In this appendix we present a few guidelines for VHDL coding style. These guidelines grew out of experience with both VHDL and Verilog description languages. These guidelines developed over many years of teaching students digital design and managing design projects in industry, where the guidelines have been proven to reduce effort, to produce better final designs, and to produce designs that are more readable and maintainable. The many examples of VHDL throughout this book serve as examples of this style. The style presented here is intended for synthesizable designs – VHDL design entities that ultimately map to real hardware. A very different style is used in testbenches. This section is not intended to be a reference manual for VHDL. The following appendix provides a brief summary of the VHDL syntax used in this book and many other references are available online. Rather, this section gives a set of principles and style rules that help designers write correct, maintainable code. A reference manual explains what legal VHDL code is. This appendix explains what good VHDL code is. We give examples of good code and bad code, all of which are legal.
BASIC PRINCIPLES
We start with a few basic principles on which our VHDL style is based. The style presented is essentially a VHDL-2008 equivalent to a set of Verilog style guidelines based upon our experience over many years of teaching students digital design and managing design projects in industry combined with nearly a decade of experience teaching earlier versions of VHDL.

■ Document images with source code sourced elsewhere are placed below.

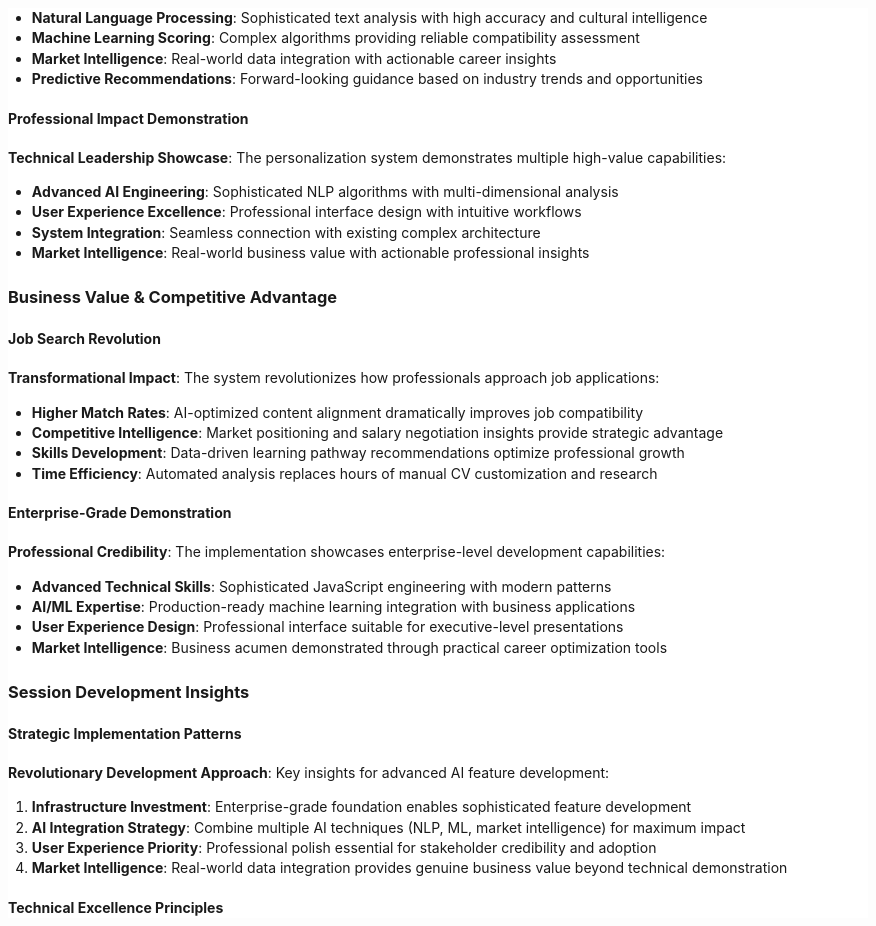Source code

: - **Natural Language Processing**: Sophisticated text analysis with high accuracy and cultural intelligence
- **Machine Learning Scoring**: Complex algorithms providing reliable compatibility assessment
- **Market Intelligence**: Real-world data integration with actionable career insights
- **Predictive Recommendations**: Forward-looking guidance based on industry trends and opportunities

#### **Professional Impact Demonstration**

**Technical Leadership Showcase**: The personalization system demonstrates multiple high-value capabilities:

- **Advanced AI Engineering**: Sophisticated NLP algorithms with multi-dimensional analysis
- **User Experience Excellence**: Professional interface design with intuitive workflows
- **System Integration**: Seamless connection with existing complex architecture
- **Market Intelligence**: Real-world business value with actionable professional insights

### Business Value & Competitive Advantage

#### **Job Search Revolution**

**Transformational Impact**: The system revolutionizes how professionals approach job applications:

- **Higher Match Rates**: AI-optimized content alignment dramatically improves job compatibility
- **Competitive Intelligence**: Market positioning and salary negotiation insights provide strategic advantage
- **Skills Development**: Data-driven learning pathway recommendations optimize professional growth
- **Time Efficiency**: Automated analysis replaces hours of manual CV customization and research

#### **Enterprise-Grade Demonstration**

**Professional Credibility**: The implementation showcases enterprise-level development capabilities:

- **Advanced Technical Skills**: Sophisticated JavaScript engineering with modern patterns
- **AI/ML Expertise**: Production-ready machine learning integration with business applications
- **User Experience Design**: Professional interface suitable for executive-level presentations
- **Market Intelligence**: Business acumen demonstrated through practical career optimization tools

### Session Development Insights

#### **Strategic Implementation Patterns**

**Revolutionary Development Approach**: Key insights for advanced AI feature development:

1. **Infrastructure Investment**: Enterprise-grade foundation enables sophisticated feature development
2. **AI Integration Strategy**: Combine multiple AI techniques (NLP, ML, market intelligence) for maximum impact
3. **User Experience Priority**: Professional polish essential for stakeholder credibility and adoption
4. **Market Intelligence**: Real-world data integration provides genuine business value beyond technical demonstration

#### **Technical Excellence Principles**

Know where your state is Every bit of state in your design should be explicitly declared. In our style, all state is in explicit flip-flop or register components, and all other portions are purely combinational. This approach avoids a host of problems that arise when writing sequential statements directly within an “if rising\_edge(clk) then” statement inside a process. It also makes it much easier to detect inferred latches that occur when not all signals are assigned in all branches of a conditional statement.
Understand what your design entities will synthesize to When you write a design entity, you should have a good idea what logic will be generated. If your design entity is described structurally, wiring together other components, the outcome is very predictable. Small behavioral design entities and arithmetic blocks are also very predictable.